Erik's Rant
 

August 28, 2004

Literary Either/Or

Courtesy of The Summamamas

My answers and comments are in parentheses.

Hardback or Paperback (hardback for most books)
Highlight or Underline (neither)
Lewis or Tolkien (Tolkein, but neither one is really my thing)
E.B. White or A.A. Milne (A.A. Milne)
T.S. Eliot or e.e. cummings (Eliot)
Stephen King or Dean Koontz (King, when made into films by Kubrick)
Barnes & Noble or Borders (Yuck. Borders, if I can't get to Cody's or City Lights or Greenapple or...)
Waldenbooks or B. Dalton (a pox on both their houses)
Fantasy or Science Fiction (science fiction)
Horror or Suspense (hmmm. Tie)
Bookmark or Dogear (bookmark)
Large Print or Fine Print (fine print. Saves space)
Hemingway or Faulkner (Papa)
Fitzgerald or Steinbeck (Steinbeck. Kalifornia Uber Alles)
Homer or Plato (Homer)
Geoffrey Chaucer or Edmund Spenser (Chaucer)
Pen or Pencil (pen)
Looseleaf or Notepad (notepad)
Alphabetize: By Author or By Title (by category (which really settles it, since I am nitpicky in my categories), then by author)
Shelve: By Genre/Subject or All Books Together (genre/subject- see above)
Dustjacket: Leave it On or Take it Off (take it off when reading the book, shelve it with it on)
Novella or Epic (epic)
John Grisham or Scott Turrow (huh?)
J.K. Rowling or Lemony Snicket (huh? huh?)
John Irving or John Updike (Updike)
Salman Rushdie or Don Delillo (Rushdie)
Fiction or Non-fiction (both. Fiction wins by a hair)
Historical Biography or Historical Romance (historical biography)
Reading Pace: A Few Pages per Sitting or Finish at Least a Chapter (finish at least a chapter)
Short Story or Creative Non-fiction Essay (both)
Blah Blah Blah or Yada Yada Yada (blah blah woof woof)
“It was a dark and stormy night…” or “Once upon a time…” (once upon a time)
Books: Buy or Borrow (buy)
Book Reviews or Word of Mouth (both, but word of mouth probably wins)

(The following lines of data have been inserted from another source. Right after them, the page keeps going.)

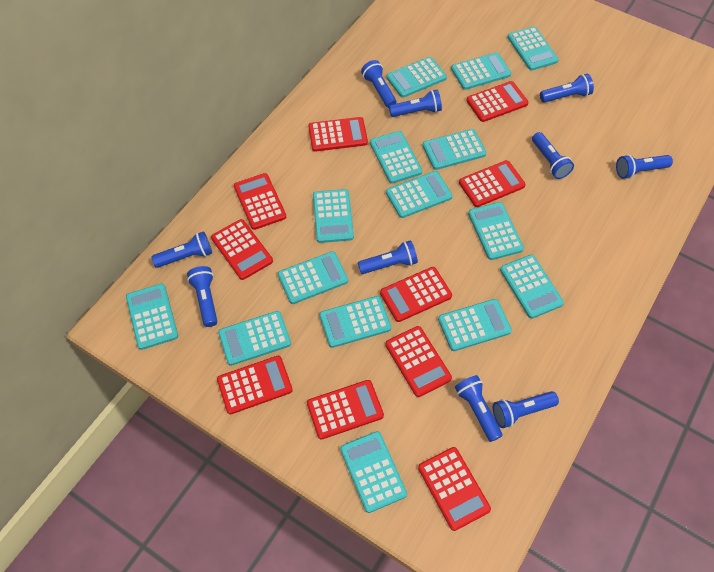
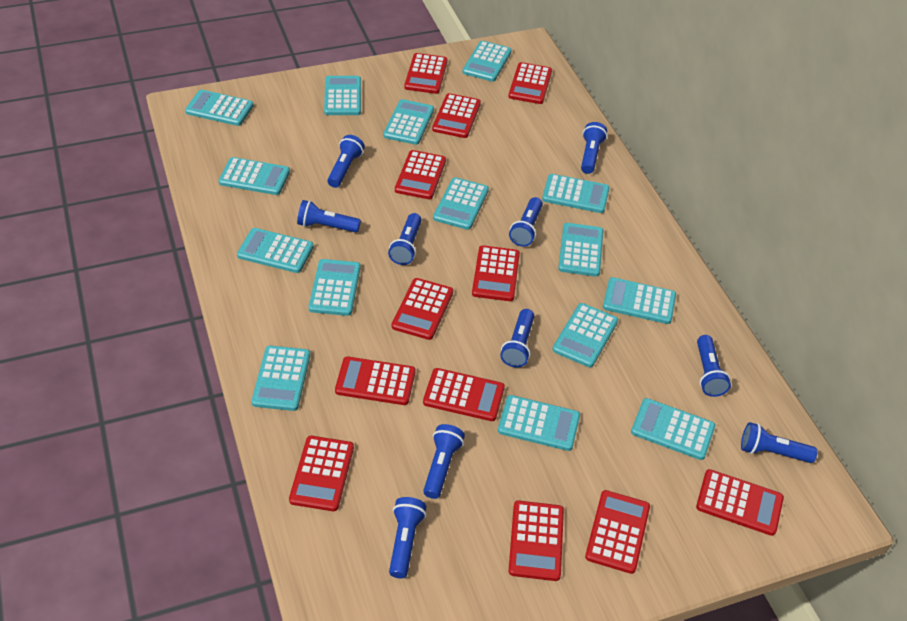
red calculator: 10 -> 12

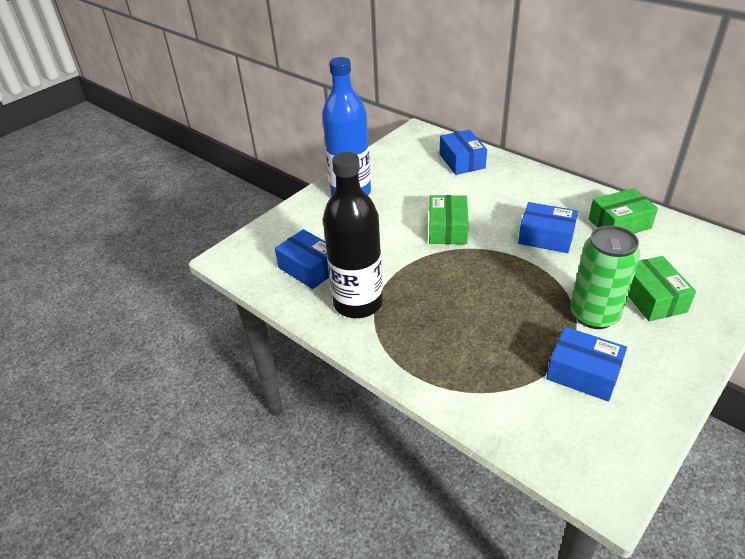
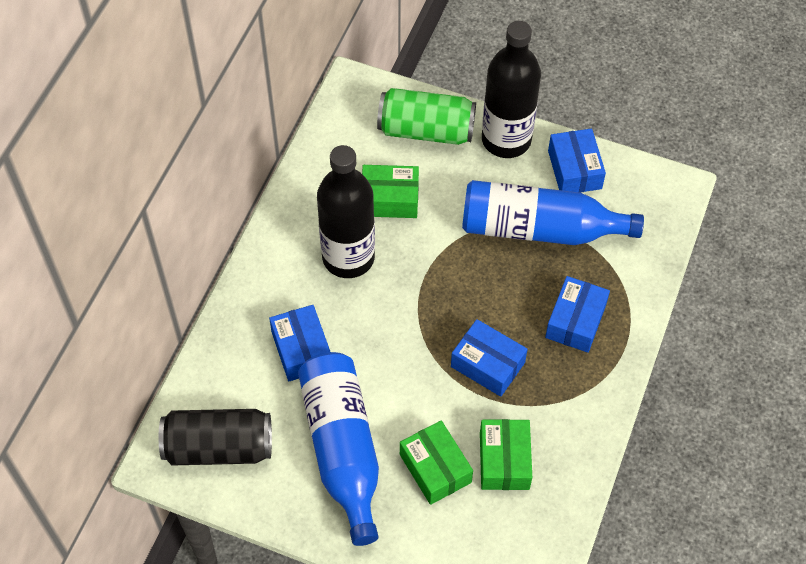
black bottle: 1 -> 2
black can: 0 -> 1
blue bottle: 1 -> 2

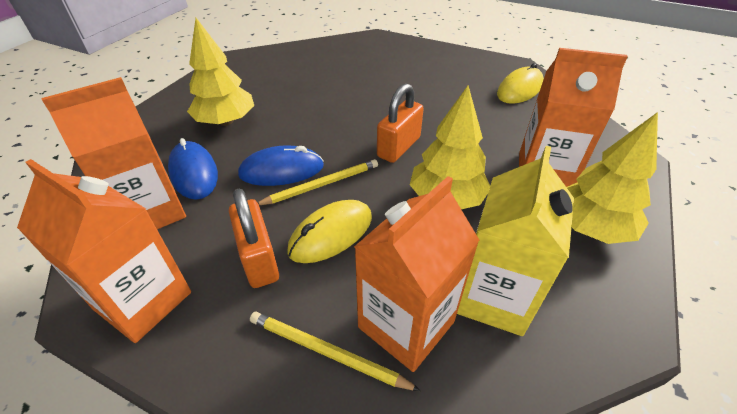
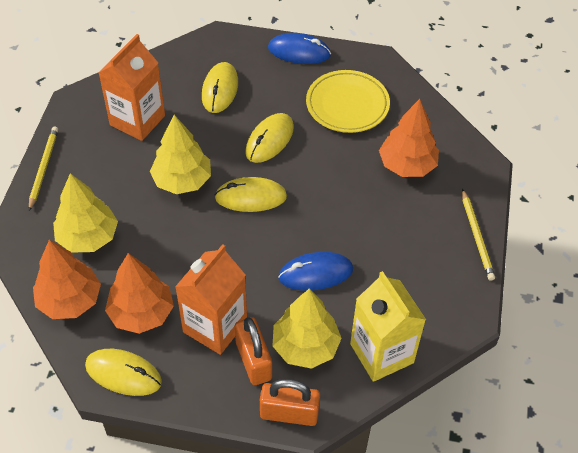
orange carton: 4 -> 2
orange tree: 0 -> 3
yellow mouse: 2 -> 4
yellow plate: 0 -> 1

Posted by erik at August 28, 2004 1:33 AM | TrackBack
Comments

Personaly I never want to live in the city. I like visiting it ocasionaly but I don't want to live there. On distributism, distributism doesn't exclusivly advocate an agrarian lifestyle. I't does hold agriculture in high esteam as the primary occupational vocation of man "till the earth and subdue it" God told Adam. But what distributism advocates is that most men shold own their own means of livelyhood for the suport of themselvelves themselves and for their family. It advocates craft above mass production and local economy above international. It also advocates that the men of the various occupations join together into what are known as guilds these serving the purpose of mutual suport and protection, they would serve many of the roles now played by the government such as suport of those who are sick or cannot work, as also to insure quality and honesty in the members work and to prevent one, from runing his neighbor out of buisness. It is is a philosophy rooted in the Papal Encyclicals Rerum Novarum and Quadragisimo Anno But also in Biblical teaching, Medieval, and Classical Philosophy.

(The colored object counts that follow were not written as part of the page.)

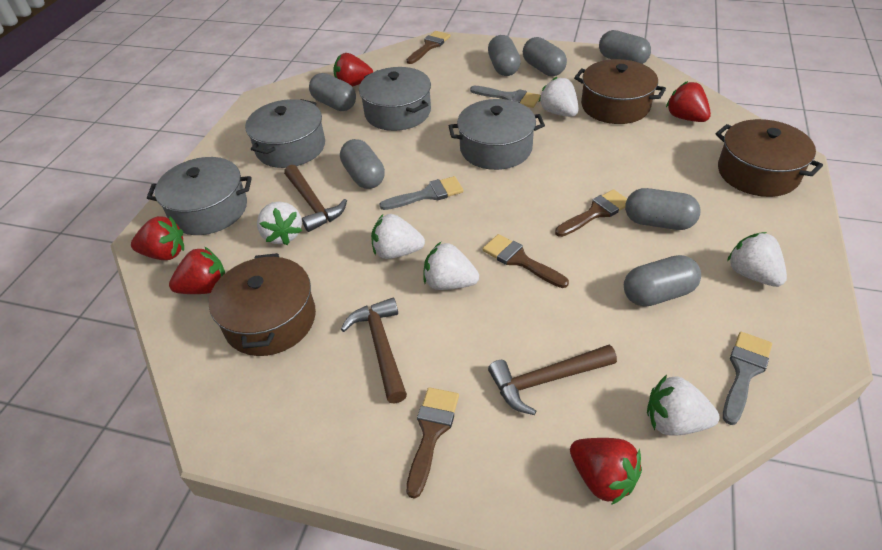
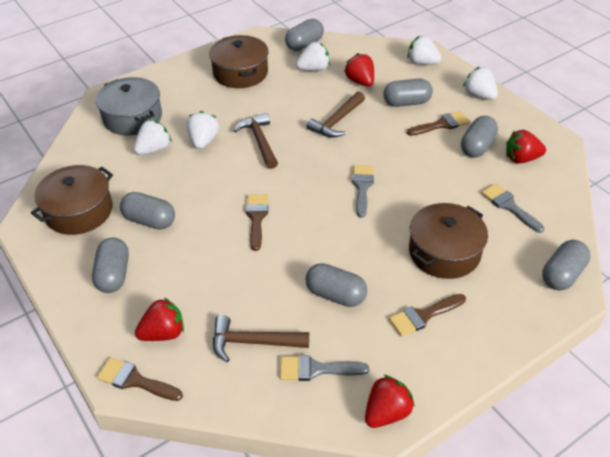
grey pot: 4 -> 1
red strawberry: 5 -> 4
white strawberry: 6 -> 5

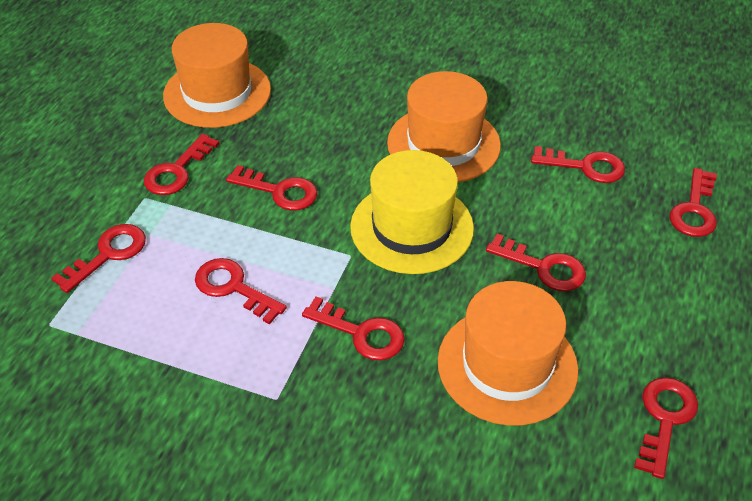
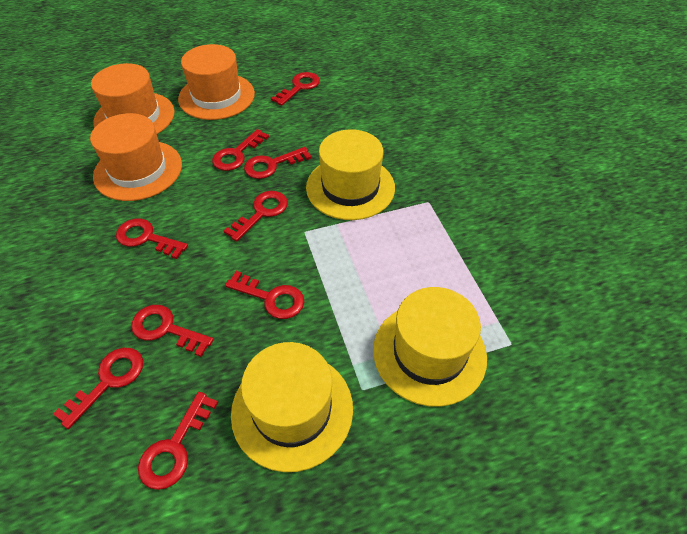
yellow hat: 1 -> 3

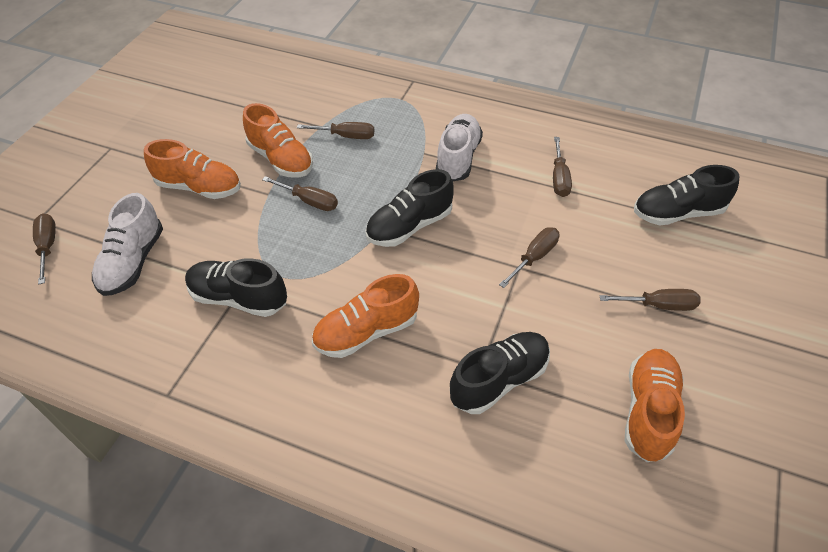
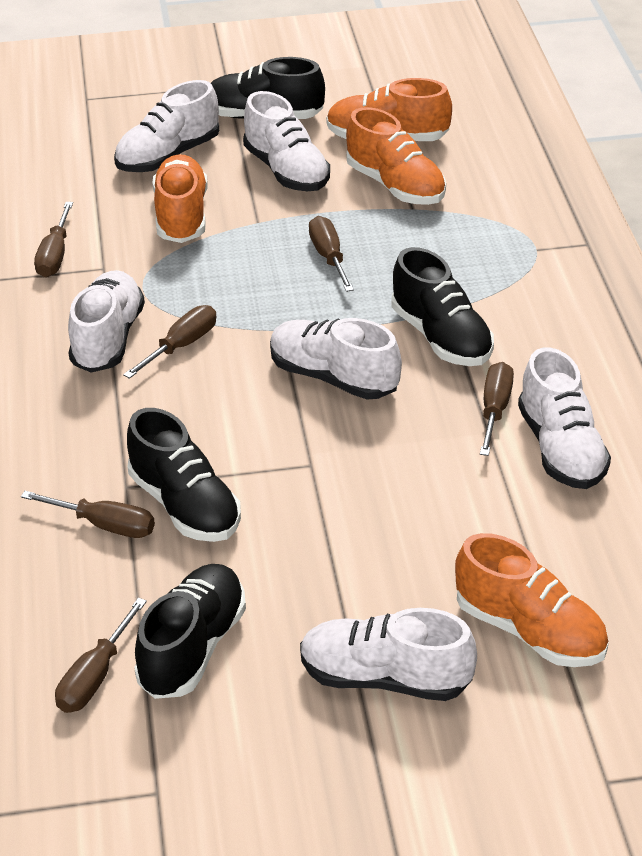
white shoe: 2 -> 6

Posted by: at January 20, 2006 7:01 PM

TSO,

I have not read it. I tend to view agrarianism as a follow of the Englisch upper classes. Man is a social animal who should live in cities, whether they be of 10 million or 250. Take a town like Sarteano, (SI), in Tuscany. Little spot on the map (you get off at the Chiusi train station and take a bus, or, if you are driving, take the Chiusi exit of the A-1 and turn left). There is nothing much for checklist tourists: a few baroque paintings, but otherwise just a small town. However, it has a civic life that is amazing.

Leave the countryside for wolves and hermits. Tend the farms outside the city, but live in the city. Otherwise you can get mighty dingy.

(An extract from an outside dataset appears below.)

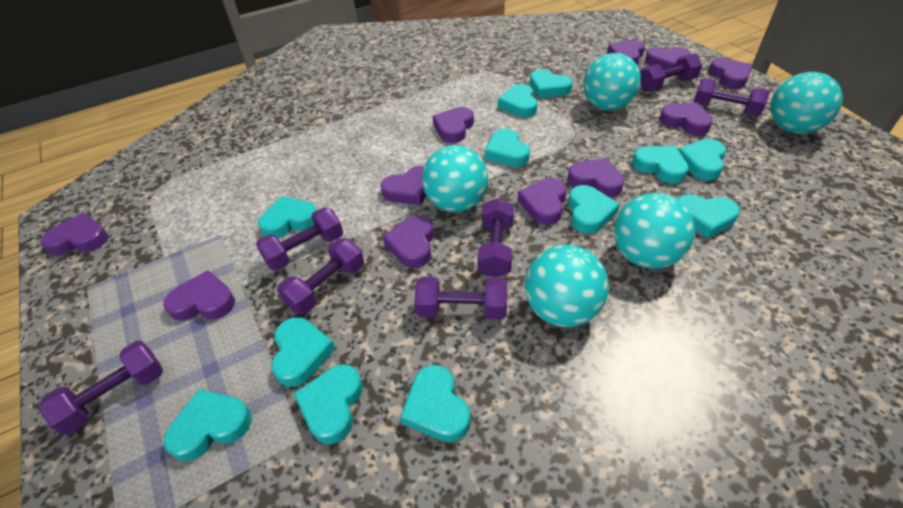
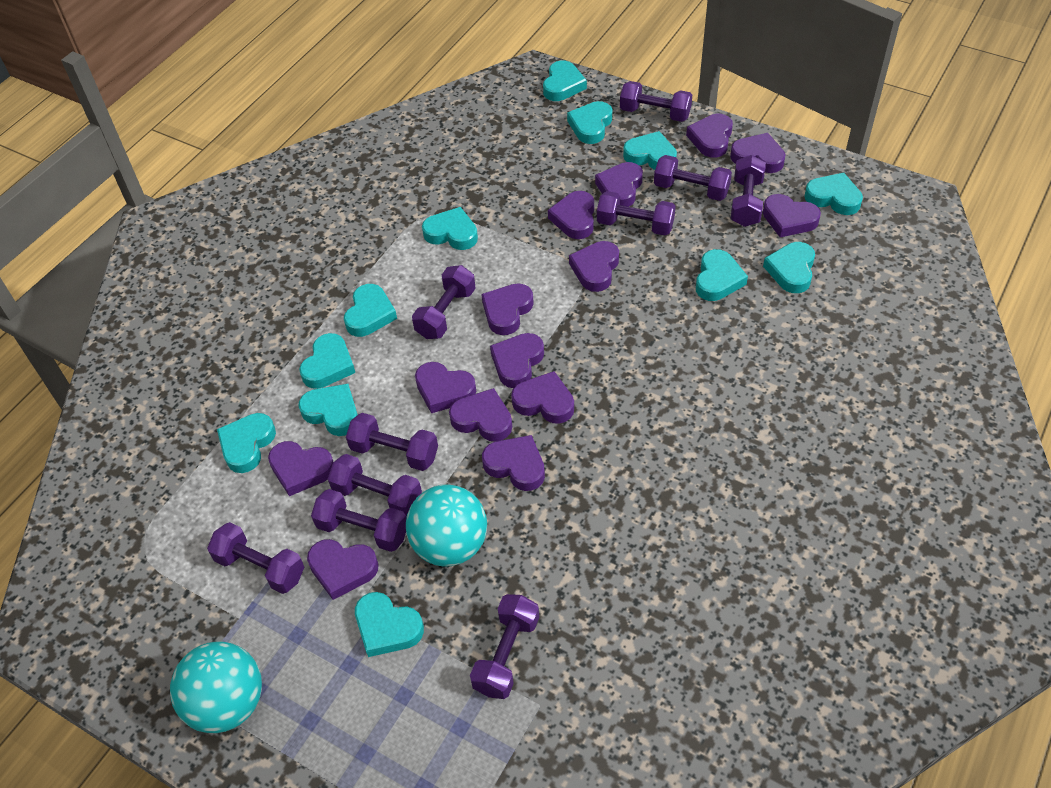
purple dumbbell: 7 -> 10
purple heart: 11 -> 14
turquoise ball: 5 -> 2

Posted by: Erik Keilholtz at September 1, 2004 12:08 AM

This is unrelated to the post, but I dimly recall that you are anti-Distributionist & anti-agarian (in the sense Distributism means). I know little about the subject, so was recommended "I'll Take My Stand: The South and the Agrarian Tradition". Just curious if you've read it and/or if you think it's worthwhile.